Particulate Matter Regulation: In July 2010, the EPA through its review of air quality standards for particulate matter laid the foundation for establishing the most stringent and unparalleled regulation of dust in our nation's history. EPA's draft policy assessment for particulate matter would disproportionately affect rural America and the ability of Oregon's farmers and ranchers to produce food and fiber for the world. Through these new standards, EPA has essentially proposed to reduce the particulate matter size to a point where everyday actions in rural America such as driving on gravel roads, harvesting grain or gathering cattle on the range would generate dust in violation of the standard. I have enclosed a letter from Members of Congress to the EPA regarding the agency's Second Draft Policy Assessment for particulate matter and its potential negative impacts.

Tailoring Rule: In May 2010, the EPA's final PSD Tailoring Rule failed to recognize the carbon cycle of biogenic sources, such as renewable biomass, despite long standing national and international policy to the opposite. Central Oregon has at least two major biomass power proposals underway--projects that are expected to bring in nearly 100 jobs in a region where unemployment is over 14 percent. Nationally, one expert estimated that implementing this rule would cause a loss of $18 billion in capital investment. After numerous Congressional efforts to explain the carbon neutrality of biogenic sources, EPA in early January decided to postpone for three years the pre-construction permitting requirements under the Tailoring Rule for biomass and other biogenic emissions until a more thorough internal evaluation can be conducted. Although this is a positive step, I am concerned that the ambiguities surrounding EPA's treatment of biomass will only lead to three more years of uncertainty about how they will treat biomass from federal and private forest lands as a renewable resource. I am deeply concerned that the delay in consideration of this misguided rule will have a chilling effect on potential biomass power projects during the interim period. I have enclosed two letters from a bipartisan group of Members of Congress as well as EPA's response where from January 12, 2011 where it announced the three-year deferral.

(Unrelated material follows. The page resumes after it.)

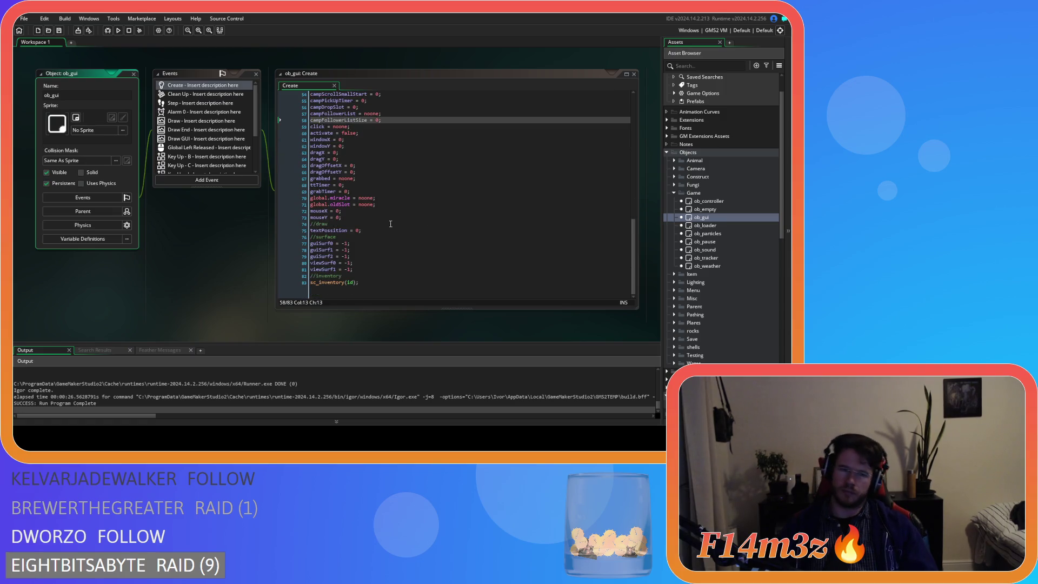
# In ob_gui's Create event, duplicate the guiSurf2 = -1 line as guiSurf3 = -1.
pyautogui.moveTo(352, 256); pyautogui.dragTo(303, 259)
pyautogui.press('ctrl+d')
pyautogui.press('ctrl+z')
pyautogui.press('ctrl+d')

Pesticide Buffer Zones: Last spring, the EPA issued an ultimatum to implement the National Marine Fisheries Service (NMFS) 2008 biological opinion (BIOP) for the use of certain pesticides in Oregon, Washington, California, Idaho, and other states. EPA's guidance, which was based on a flawed NMFS BIOP that EPA itself said "lacks a level of transparency necessary for EPA to understand NMFS's rationale for it opinion that the use of any of the pesticides will jeopardize the continued existence", failed to take into consideration the latest science or input from agriculture producers and will require producers in Oregon, Washington, California and Idaho to create 500-1,000 foot spray-free buffer zones around streams and rivers. This would have a devastating impact. In Oregon alone, 40 percent of agriculture lands would have to be taken out of production to comply with a 500-foot buffer zone requirement--up to 67 percent with 1,000 foot buffers. I've enclosed a letter I sent with other members of the northwest delegation to express concerns about the EPA's reliance on a flawed process to implement these job-destroying buffer zones.